韻梅見妞妞不動嘴,問了聲:“妞子!你怎么不……來,媽給你一塊黃瓜!”

“妞妞不餓!”小妞子低著頭說。

“不能不吃呀!以后咱們天天得吃這個!”韻梅笑著說,笑得很勉強。

“妞妞不餓!”妞子的頭更低了,兩只小手緊緊地抓住自己的磕膝。

“小順兒的媽!”祁老人看看妞子,看看韻梅,和善地說,“去給她烙一張白面的小餅吧!咱們不是還有幾斤白面嗎?”

“你老人家不能這么慣著她!那點白面就是寶貝,還得留著給你老人家吃呢!”韻梅不想違抗老人,也真可憐小女兒,可是她不能不說出這幾句話。

“去,給她烙張小餅去!”老人知道不應當溺愛孩子們,可也知道這怪餅實在難以下咽,“就是這一回,下不為例!”

“妞妞,你吃一口試試!你看哥哥怎么吃得怪香呢?”韻梅還勸誘著小女兒。

“妞妞不餓!”妞子的淚流了下來。

祁老人看著小妞子,忽然發了怒,一掌拍在了桌子上,把筷子與碟碗都震得跳起來。“我說的,給孩子烙個小餅去!”他幾乎是喊叫著。

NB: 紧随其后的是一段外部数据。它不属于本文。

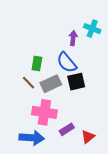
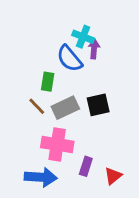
cyan cross: (92, 29) -> (83, 37), moved
blue semicircle: (67, 62) -> (69, 59), moved
purple rectangle: (67, 129) -> (86, 166), turned -40

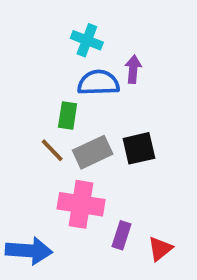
cyan cross: (83, 37) -> (87, 40), moved
blue semicircle: (69, 59) -> (98, 83), turned 128
blue arrow: (41, 177) -> (29, 251), moved

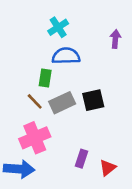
cyan cross: (87, 40) -> (58, 27), turned 36
purple arrow: (133, 69) -> (115, 39), moved
pink cross: (81, 204) -> (35, 138), moved, turned -32

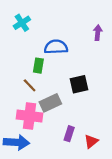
cyan cross: (58, 27) -> (22, 23), moved
gray rectangle: (62, 103) -> (50, 103), moved
pink cross: (35, 138) -> (30, 116), turned 30

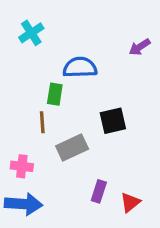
purple arrow: (98, 33) -> (140, 47), turned -128
brown line: (30, 85) -> (42, 122), turned 40
pink cross: (30, 116) -> (22, 166), moved, size x0.6

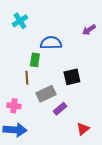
purple rectangle: (99, 191) -> (60, 109), moved, turned 32

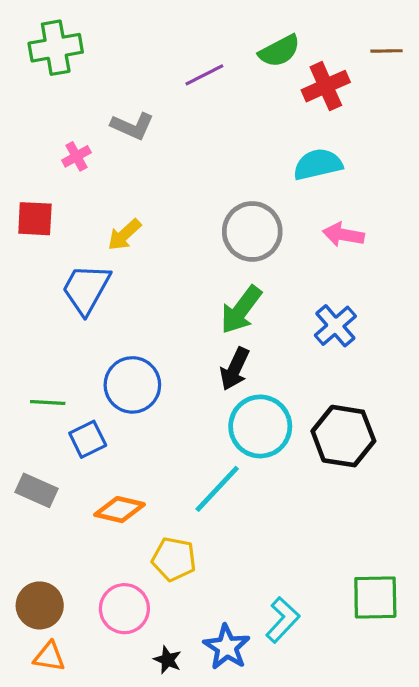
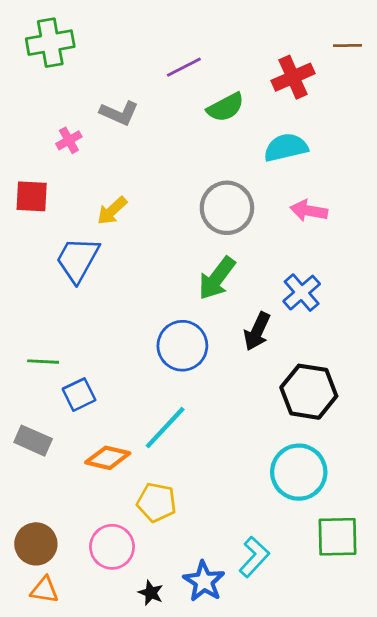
green semicircle: (279, 51) -> (225, 107), moved
black arrow: (235, 369) -> (257, 331), moved
blue circle: (132, 385) -> (182, 346), moved
cyan circle: (260, 426) -> (299, 472), moved
cyan line: (217, 489) -> (165, 428), moved

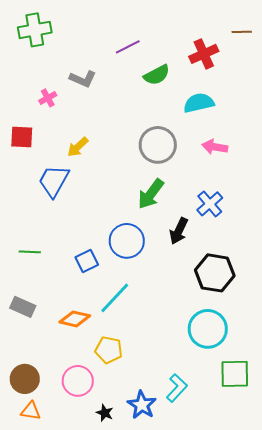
blue square: (79, 395) -> (87, 261), moved

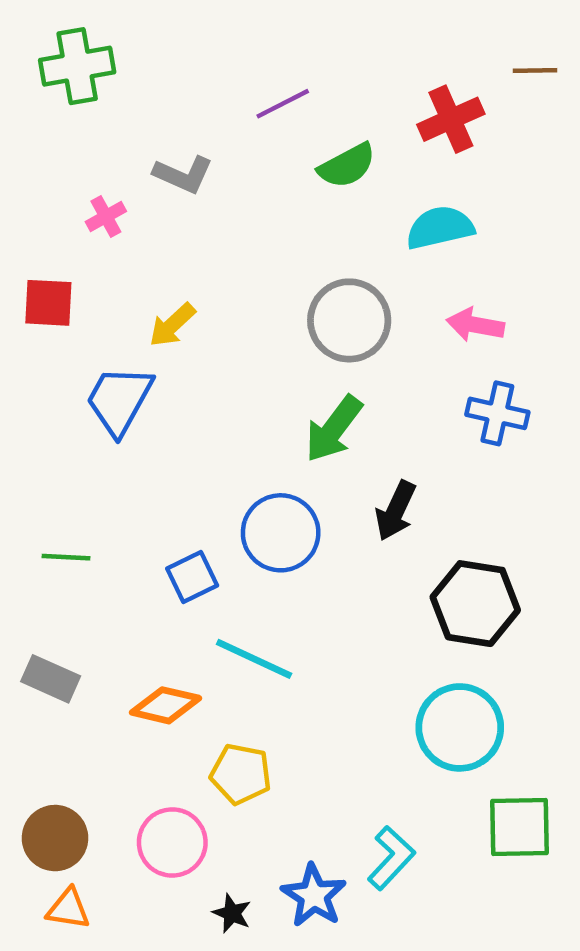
blue cross: (210, 204) -> (497, 413), moved, turned -36
cyan line: (115, 298) -> (254, 659), turned 72

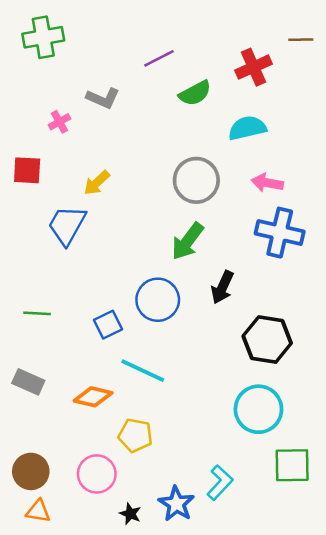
blue cross: (497, 413) -> (280, 233), size x1.4

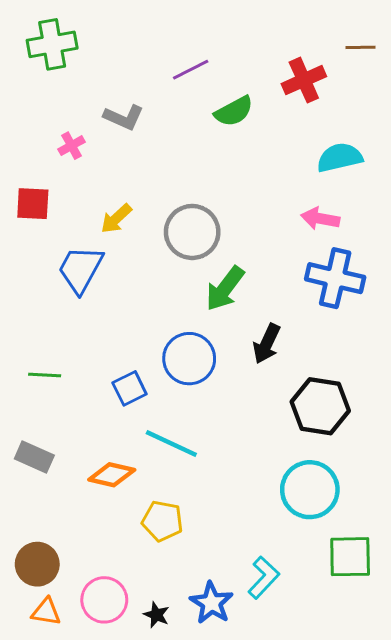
cyan semicircle: (247, 128) -> (340, 158), moved
gray circle: (196, 180) -> (192, 232), moved
pink circle: (97, 474) -> (104, 600), moved

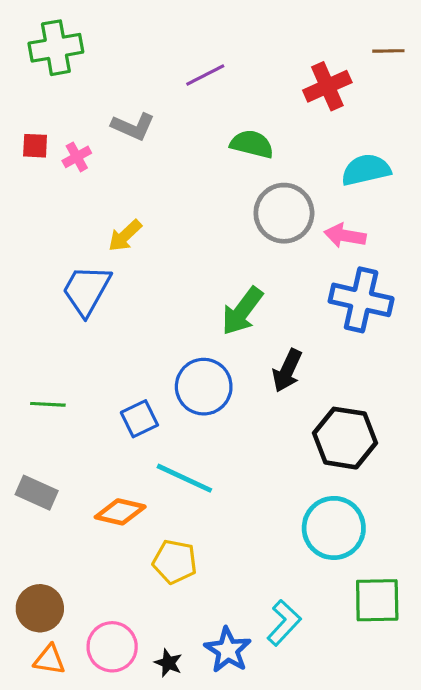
green semicircle: (234, 111) -> (252, 144), moved, turned -138
red square: (33, 204) -> (35, 146), moved, size x0.7
gray circle: (192, 232) -> (284, 213), moved

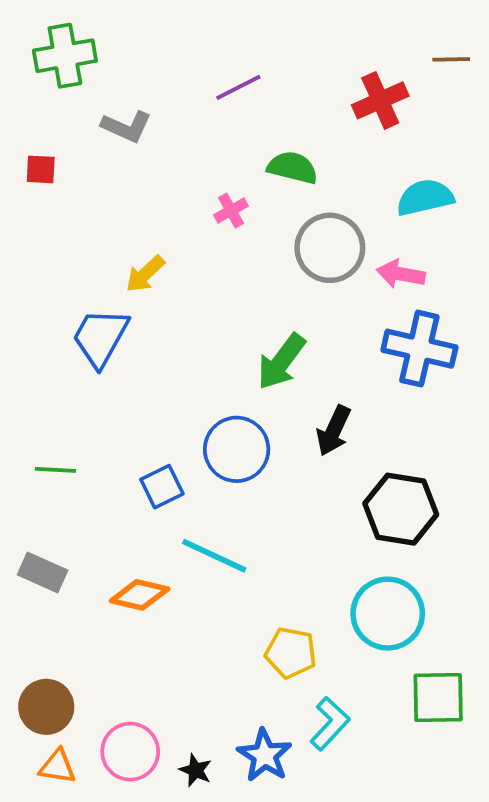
gray L-shape: (133, 126) -> (126, 127), moved
pink cross: (77, 157) -> (231, 211), moved
yellow pentagon: (175, 562) -> (291, 653), moved

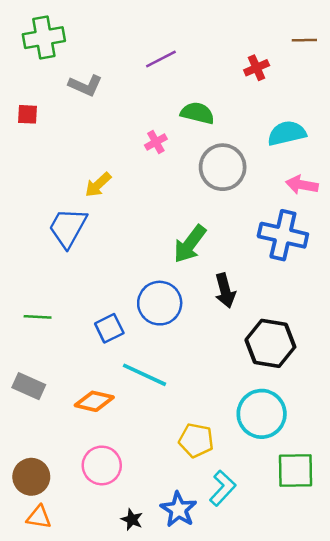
red cross: (380, 100) -> (257, 68), size x0.7
pink arrow: (401, 274) -> (302, 185), moved
black arrow: (334, 431) -> (225, 291), turned -40
pink circle: (130, 752) -> (102, 465), moved

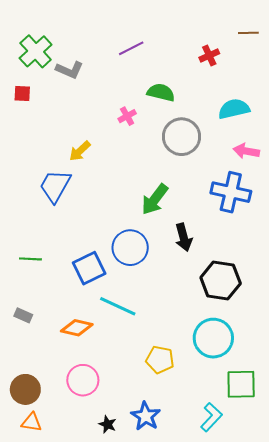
green cross: (44, 38) -> (36, 51), moved, turned -32
blue square: (109, 328) -> (89, 268), size x1.4
gray rectangle: (29, 386) -> (23, 315), size x0.7
cyan L-shape: (223, 488) -> (211, 417), moved

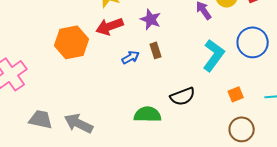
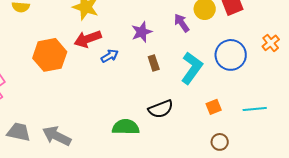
purple star: (151, 19) -> (142, 32), moved, turned 30
brown rectangle: (156, 50) -> (154, 63), moved
blue arrow: (131, 57) -> (110, 56), moved
brown circle: (242, 129) -> (220, 142), size x0.7

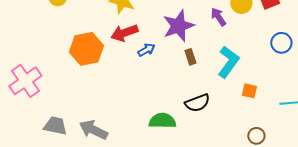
purple star: (142, 32) -> (178, 26), size x1.5
blue circle: (231, 55) -> (281, 43), moved, size x0.7
orange square: (214, 107) -> (249, 91), moved, turned 35

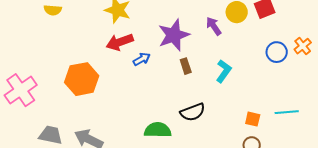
orange hexagon: (86, 49) -> (82, 79), moved
cyan L-shape: (228, 62) -> (224, 71), size x0.7
orange square: (249, 91) -> (253, 119), moved

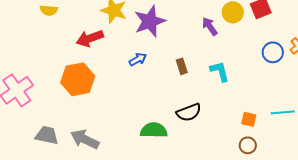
purple star: (174, 35) -> (150, 21), moved
red arrow: (120, 42) -> (90, 38), moved
cyan L-shape: (224, 71) -> (220, 71), turned -50

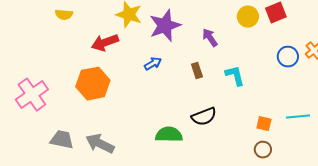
purple arrow: (210, 26) -> (210, 38), moved

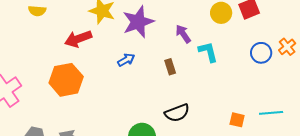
cyan L-shape: (235, 76) -> (208, 52), moved

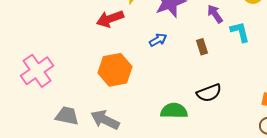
orange hexagon: (66, 80) -> (115, 70), moved

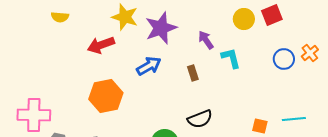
blue arrow: (158, 40) -> (149, 66), size x1.4
pink cross: (37, 71) -> (34, 115), moved, turned 36

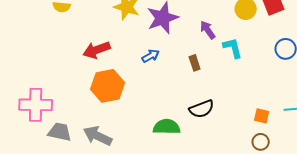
red arrow: (101, 45) -> (97, 50), moved
blue arrow: (149, 66) -> (151, 56), size x0.7

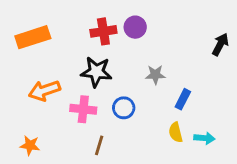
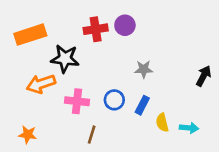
black arrow: (220, 44) -> (204, 76), moved
black star: (96, 72) -> (65, 59), moved
blue rectangle: (183, 99) -> (142, 105), moved

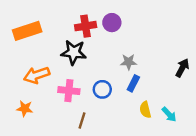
black star: (65, 59) -> (74, 52), moved
blue rectangle: (142, 105) -> (133, 83), moved
cyan arrow: (189, 128) -> (169, 114), turned 42
orange star: (28, 135) -> (25, 108), moved

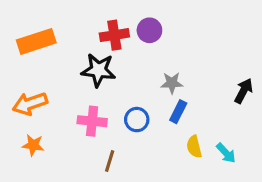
orange arrow: (37, 75) -> (30, 104), moved

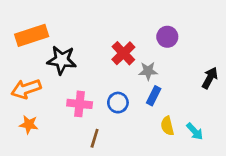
purple circle: (149, 30) -> (167, 37), moved
red cross: (114, 35) -> (123, 53), moved, turned -35
black star: (98, 70) -> (62, 60), moved

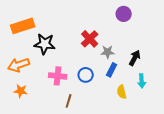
purple circle: (167, 37) -> (124, 14), moved
black arrow: (210, 78) -> (135, 58), moved
cyan arrow: (195, 131) -> (142, 81), moved, turned 40

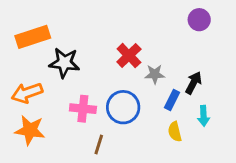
purple circle: (124, 14) -> (199, 20), moved
blue rectangle: (112, 70) -> (172, 100), moved
blue circle: (86, 75) -> (123, 107), size x1.5
orange star: (21, 91) -> (30, 130), size x1.5

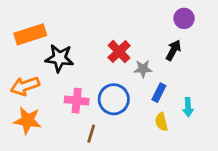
black arrow: (193, 83) -> (173, 50), moved

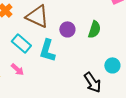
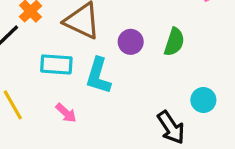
cyan rectangle: (21, 43) -> (56, 64), turned -36
pink arrow: (17, 69) -> (66, 113), moved

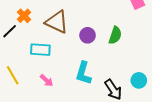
cyan L-shape: (98, 76) -> (83, 73), moved
cyan circle: (203, 100) -> (139, 80), moved

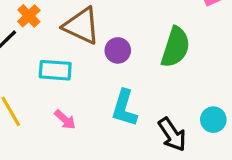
purple circle: (88, 35) -> (118, 50), moved
green semicircle: (115, 35) -> (175, 47), size x1.4

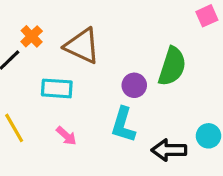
purple circle: (118, 50) -> (134, 85), moved
black arrow: (172, 134) -> (169, 150), turned 124

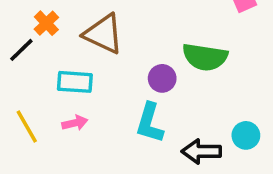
green semicircle: (172, 66) -> (205, 57), turned 81
pink arrow: (66, 136) -> (75, 123), moved, turned -55

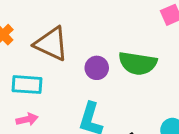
purple circle: (162, 78) -> (97, 68), moved

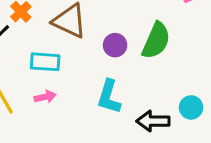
green semicircle: (138, 63) -> (156, 41), turned -75

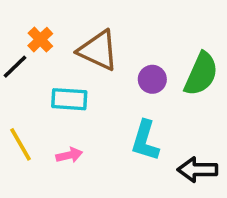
pink arrow: (45, 97) -> (69, 155), moved

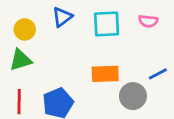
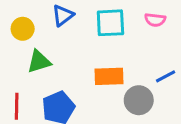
green triangle: (20, 60) -> (39, 62), moved

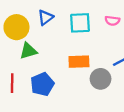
yellow circle: (23, 29) -> (16, 27), size x1.5

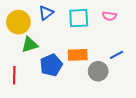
blue pentagon: (42, 84) -> (51, 65), moved

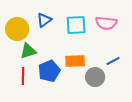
pink semicircle: (109, 16) -> (106, 23), size x1.5
red line: (14, 75) -> (23, 76), moved

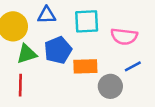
blue triangle: (44, 20) -> (47, 15), turned 35
pink semicircle: (106, 23) -> (124, 36), moved
blue pentagon: (49, 71) -> (58, 50), moved

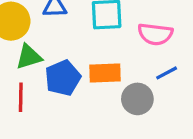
blue pentagon: (58, 50) -> (63, 78), moved

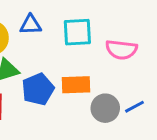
blue line: (167, 73) -> (135, 107), moved

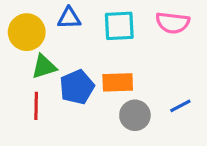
pink semicircle: (121, 50) -> (173, 23), moved
gray circle: (105, 108) -> (135, 115), moved

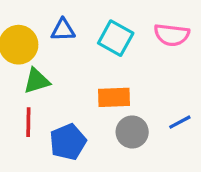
cyan square: (119, 26) -> (116, 38), turned 32
blue pentagon: (77, 87) -> (68, 142), moved

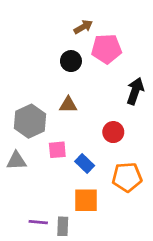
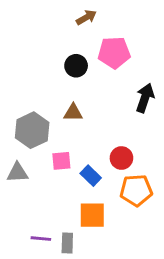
brown arrow: (83, 27) -> (86, 17), moved
red circle: (113, 132) -> (121, 158), moved

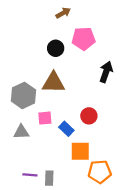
brown triangle: (73, 113) -> (53, 83), size x1.6
gray triangle: (17, 173) -> (21, 132), moved
orange pentagon: (136, 190) -> (100, 172), moved
orange square: (92, 215) -> (80, 151), moved

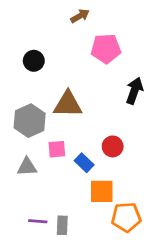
black circle: (56, 48) -> (34, 61), moved

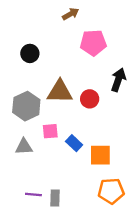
red circle: (113, 146) -> (90, 99), moved
orange square: (102, 191) -> (100, 155), moved

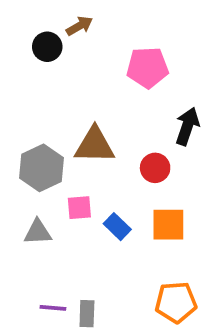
brown arrow: (71, 14) -> (79, 26), moved
black circle: (30, 53) -> (47, 47), moved
red circle: (90, 99) -> (155, 168), moved
orange square: (100, 155) -> (168, 225), moved

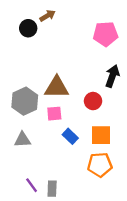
pink pentagon: (148, 68) -> (106, 34), moved
pink square: (79, 208) -> (54, 114), moved
orange pentagon: (176, 302) -> (100, 165), moved
purple line: (53, 308) -> (32, 185), turned 49

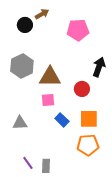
pink pentagon: (106, 34) -> (78, 30), moved
gray hexagon: (25, 101) -> (22, 66), moved

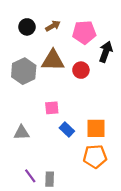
brown arrow: (42, 14) -> (53, 26), moved
black arrow: (99, 67) -> (106, 52), moved
brown triangle: (50, 77) -> (53, 60), moved
red circle: (82, 89) -> (81, 70), moved

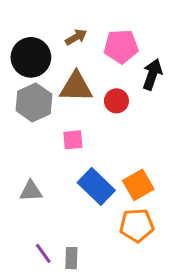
black circle: (27, 27) -> (31, 57), moved, size x1.6
pink square: (52, 108) -> (73, 140), moved
orange square: (96, 128) -> (138, 185), turned -30
blue rectangle: (67, 129) -> (96, 186), size x1.6

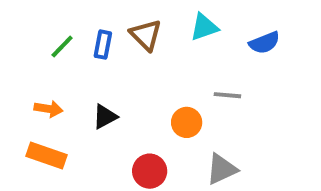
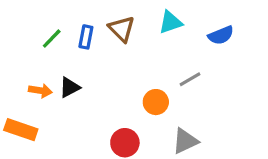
gray line: (227, 95) -> (190, 79), turned -35
black triangle: (105, 117) -> (70, 87), moved
orange rectangle: (46, 156) -> (21, 130), moved

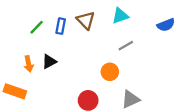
blue semicircle: (221, 35) -> (166, 25), moved
gray line: (190, 79) -> (126, 46), moved
orange arrow: (40, 91) -> (29, 64), turned 70

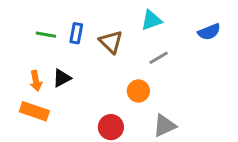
brown triangle: (86, 20) -> (111, 42), moved
green line: (37, 27) -> (46, 35), turned 56
orange rectangle: (15, 91) -> (34, 111), moved

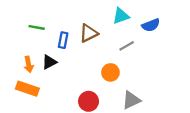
blue semicircle: (209, 32) -> (151, 25), moved
blue rectangle: (76, 33) -> (63, 40), moved
brown triangle: (111, 42) -> (89, 33), turned 48

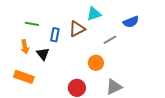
cyan triangle: (121, 16) -> (94, 14), moved
black triangle: (49, 62) -> (43, 54), turned -40
orange arrow: (29, 64) -> (25, 47), moved

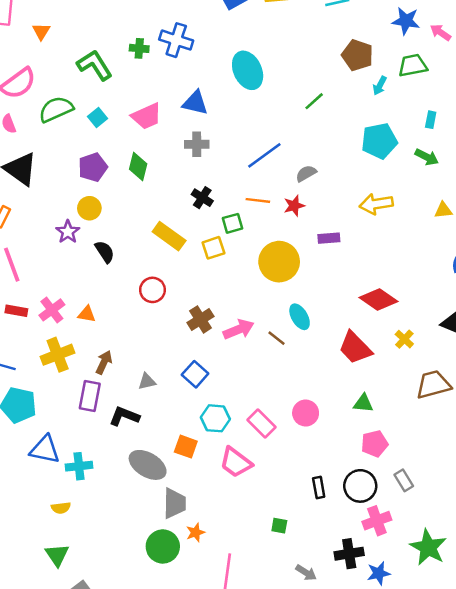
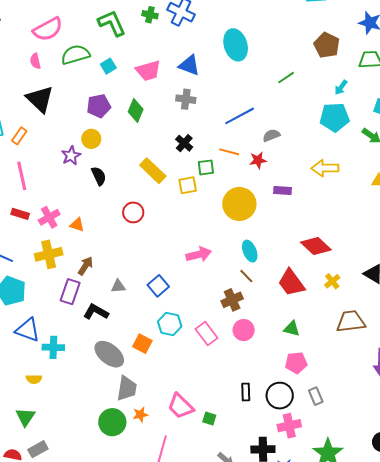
cyan arrow: (380, 86) -> (341, 87), moved
brown cross: (200, 319) -> (232, 300), moved
brown line: (276, 338) -> (246, 276), moved
pink trapezoid: (236, 462) -> (181, 406), moved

妞子一頭扎在祖母的懷里,哭起來。天佑太太口中含著一小塊餅,她始終沒能咽下去!乘這個機會,把它吐出來,而后低聲地安慰妞子:“太爺沒有跟你生氣,妞妞!不哭!不哭!”用手撫摸著妞子的頭,她自己的眼眶也濕了。“小順的媽,給她烙個餅去!”

韻梅輕輕地走開。她知道老太爺是向來不肯輕易發脾氣的人,也知道他今天的發怒絕不是要和她為難,而是事情逼得他控制不住了自己。雖然如此,她可是也覺得委屈,摸了摸眼旁的傷口,她落了淚。迷迷糊糊的,她從缸中舀出一點白面來,倒在盆子里,淚落在白面上。

祁老人真沒想發脾氣,可是實在控制不住了自己。拍了桌子之后,他有點后悔,而又不便馬上向孫媳道歉。愣磕磕地,他瞪著那黑不溜秋的怪餅,兩手一勁兒哆嗦。

毒花花的太陽把樹葉都曬得低了頭。院中沒有聲音,屋中沒有聲音,祁家像死亡一樣的靜寂。